Climate Change Bill 2020

Australia’s recent bushfire season of unprecedented scale, foreseen years ago by climate scientists as a likely result of a warming planet, lays bare the urgent need for climate justice. With this context in mind, NSWCCL wishes to affirm its support for the Climate Change (National Framework for Adaptation and Mitigation) Bill 2020 (“the Bill”), to be introduced to Parliament by the independent MP for Warringah Zali Steggall.

Modelled on similar legislation passed by several developed nations, including the UK, Germany and France, the Bill attempts to provide policy certainty, transparency and accountability in relation to emissions reduction targets and climate adaptation. Amongst other innovations, the Bill:

  • creates an independent Climate Change Commission (CCC) to help prepare emissions reduction plans and budgets, report on progress, conduct climate change risk assessments, and advise the government in relation to climate adaptation;
  • sets a statutory emissions reduction target of zero net emissions by 2050 which cannot be varied without the consent of the CCC;
  • institutes five-yearly whole-of-economy emissions budgets; and
  • establishes a number of guiding principles which administrative decision-makers, as well as the CCC itself, must consider.

In our view, the Bill would greatly assist the combatting of climate change in Australia.
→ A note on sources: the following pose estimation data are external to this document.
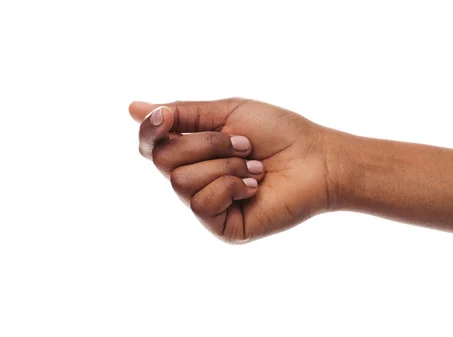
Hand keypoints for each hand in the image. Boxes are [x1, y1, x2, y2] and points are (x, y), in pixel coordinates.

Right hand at [129, 98, 336, 242]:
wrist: (317, 159)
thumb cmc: (279, 133)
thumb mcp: (227, 113)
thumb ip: (182, 114)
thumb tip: (134, 108)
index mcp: (194, 151)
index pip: (151, 146)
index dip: (150, 131)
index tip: (166, 118)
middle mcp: (196, 179)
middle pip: (163, 160)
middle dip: (207, 145)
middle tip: (244, 144)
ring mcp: (209, 204)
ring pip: (181, 182)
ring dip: (225, 166)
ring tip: (254, 168)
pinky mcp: (223, 227)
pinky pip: (202, 204)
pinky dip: (231, 187)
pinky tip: (254, 187)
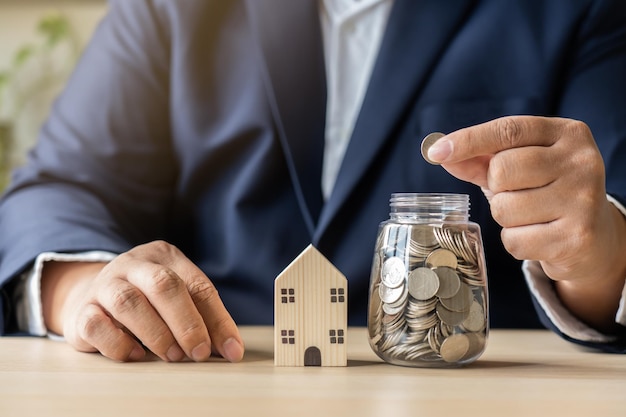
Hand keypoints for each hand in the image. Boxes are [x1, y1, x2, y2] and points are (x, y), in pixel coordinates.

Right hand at [41, 241, 244, 361]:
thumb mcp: (179, 300)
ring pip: (128, 302)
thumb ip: (204, 320)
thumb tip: (232, 351)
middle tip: (198, 352)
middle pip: (163, 285)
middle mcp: (133, 264)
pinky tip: (136, 354)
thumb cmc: (147, 301)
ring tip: (172, 356)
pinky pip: (97, 326)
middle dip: (186, 322)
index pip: (198, 285)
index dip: (217, 320)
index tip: (231, 351)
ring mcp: (105, 285)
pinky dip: (119, 344)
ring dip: (156, 333)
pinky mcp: (82, 311)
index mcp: (165, 257)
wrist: (91, 298)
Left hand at [427, 116, 625, 330]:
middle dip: (496, 187)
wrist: (596, 237)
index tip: (436, 151)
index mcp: (567, 134)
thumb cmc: (548, 193)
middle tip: (517, 193)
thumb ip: (481, 159)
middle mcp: (581, 162)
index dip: (469, 140)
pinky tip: (539, 236)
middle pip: (502, 170)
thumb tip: (440, 153)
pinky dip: (516, 242)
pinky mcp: (576, 237)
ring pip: (504, 209)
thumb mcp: (520, 167)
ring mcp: (582, 200)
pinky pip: (514, 241)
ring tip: (531, 216)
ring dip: (505, 218)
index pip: (508, 130)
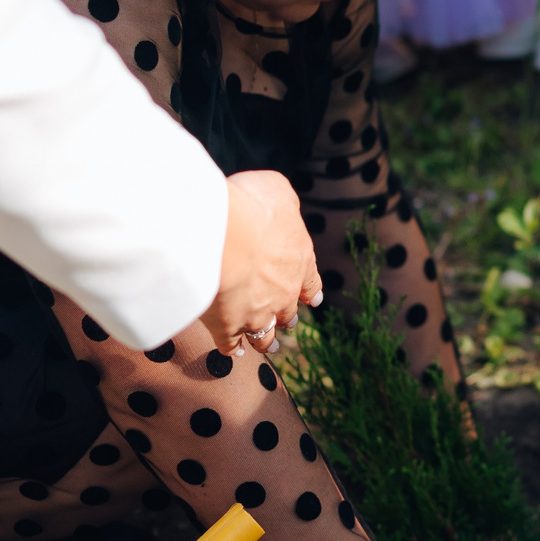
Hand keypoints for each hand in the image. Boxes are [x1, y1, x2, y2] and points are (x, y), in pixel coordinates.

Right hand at [206, 169, 321, 355]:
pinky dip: (233, 348)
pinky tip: (233, 351)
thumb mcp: (276, 189)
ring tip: (267, 345)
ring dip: (266, 340)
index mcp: (300, 261)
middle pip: (289, 312)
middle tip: (288, 324)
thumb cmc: (252, 207)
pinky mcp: (229, 326)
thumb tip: (281, 206)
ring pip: (265, 334)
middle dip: (288, 317)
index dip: (311, 291)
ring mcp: (257, 312)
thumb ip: (283, 202)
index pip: (311, 281)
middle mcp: (284, 292)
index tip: (313, 301)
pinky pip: (231, 343)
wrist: (226, 236)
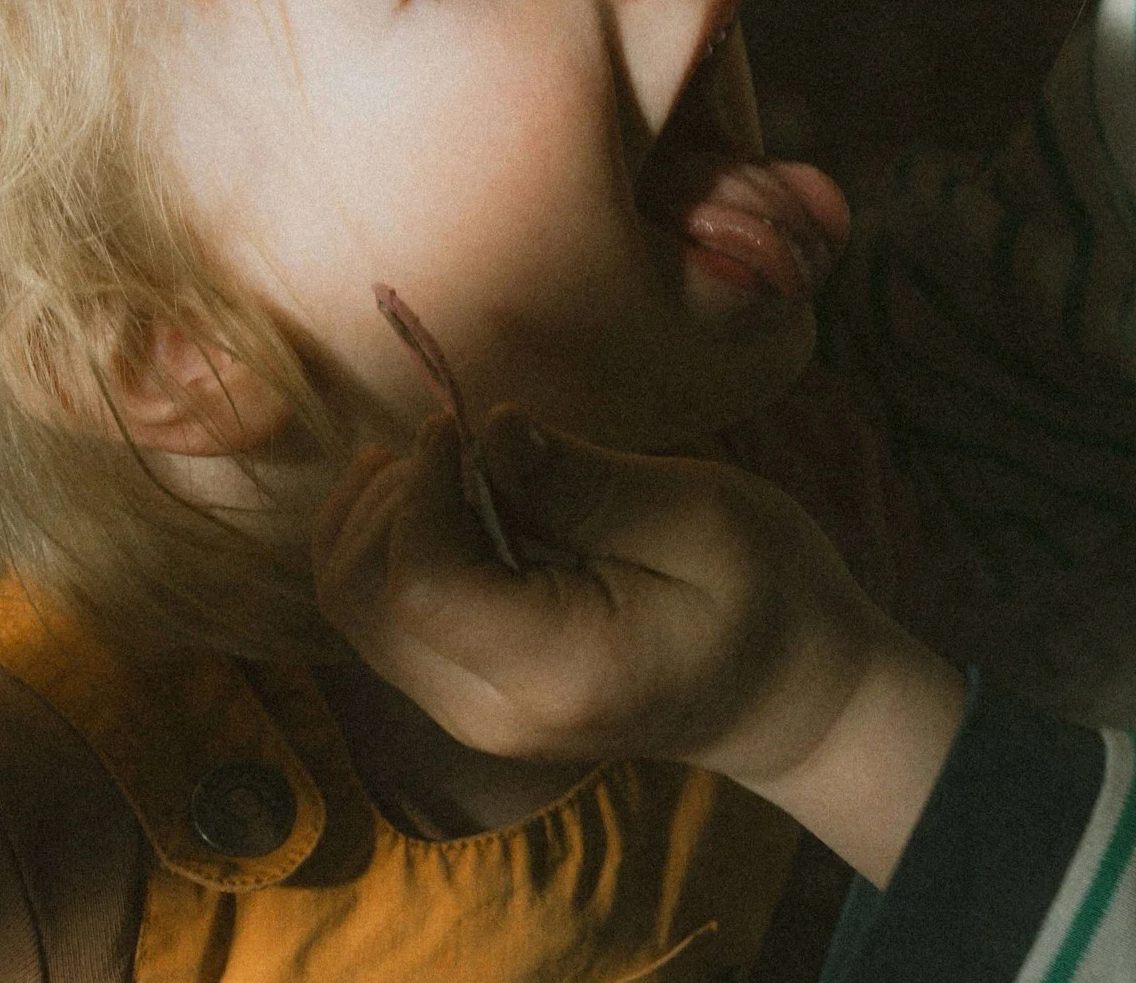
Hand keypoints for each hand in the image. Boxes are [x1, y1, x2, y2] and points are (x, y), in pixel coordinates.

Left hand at [311, 407, 966, 881]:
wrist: (785, 699)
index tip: (462, 424)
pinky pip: (379, 616)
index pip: (419, 585)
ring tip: (447, 461)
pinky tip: (443, 498)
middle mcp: (486, 711)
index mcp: (555, 671)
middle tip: (457, 438)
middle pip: (358, 598)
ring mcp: (466, 712)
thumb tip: (491, 434)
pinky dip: (389, 544)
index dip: (419, 491)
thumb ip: (589, 484)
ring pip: (350, 606)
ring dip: (376, 517)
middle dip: (386, 499)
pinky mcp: (462, 692)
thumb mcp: (706, 518)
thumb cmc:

It would create the policy stability and transparency demanded by the business community, improve the quality of administrative decision-making and promote government procurement and expenditure consistent with Australia’s climate responsibilities. Experiments with similar Bills in other jurisdictions have yielded positive results. NSWCCL rejects spurious claims by Coalition MPs that allowing independent, non-partisan experts empowered by the Parliament to have a say in climate policy is “a subversion of our democracy and sovereignty”.[1] Rather, this is about Parliament setting the limits in which responsible governments are to operate, a procedure at the heart of our constitutional arrangements.

The NSWCCL was founded in 1963 with the aim of protecting the civil liberties and human rights of all Australians. We have always seen our role as holding draconian or negligent lawmakers to account.

To that end, NSWCCL has joined a growing contingent of human rights organisations in recognising that climate change poses an urgent threat to the enjoyment of civil liberties and human rights, particularly those of the most vulnerable in the global and Australian communities. In a general sense, a healthy and functional climate system is an essential prerequisite to the exercise of all human rights and civil liberties. More concretely, climate change is already producing effects – from increased incidence of extreme weather events to sea level rise - which endanger human rights today. In Australia (let alone the rest of the world), basic civil liberties such as the right to life, the right to privacy, family life and the home, the right to minority cultural identity and practice, and the rights of children may have all been compromised by inaction on climate change from, amongst other actors, the NSW and Australian governments.

NSWCCL welcomes Ms Steggall’s efforts and looks forward to participating in her grassroots campaign for climate justice.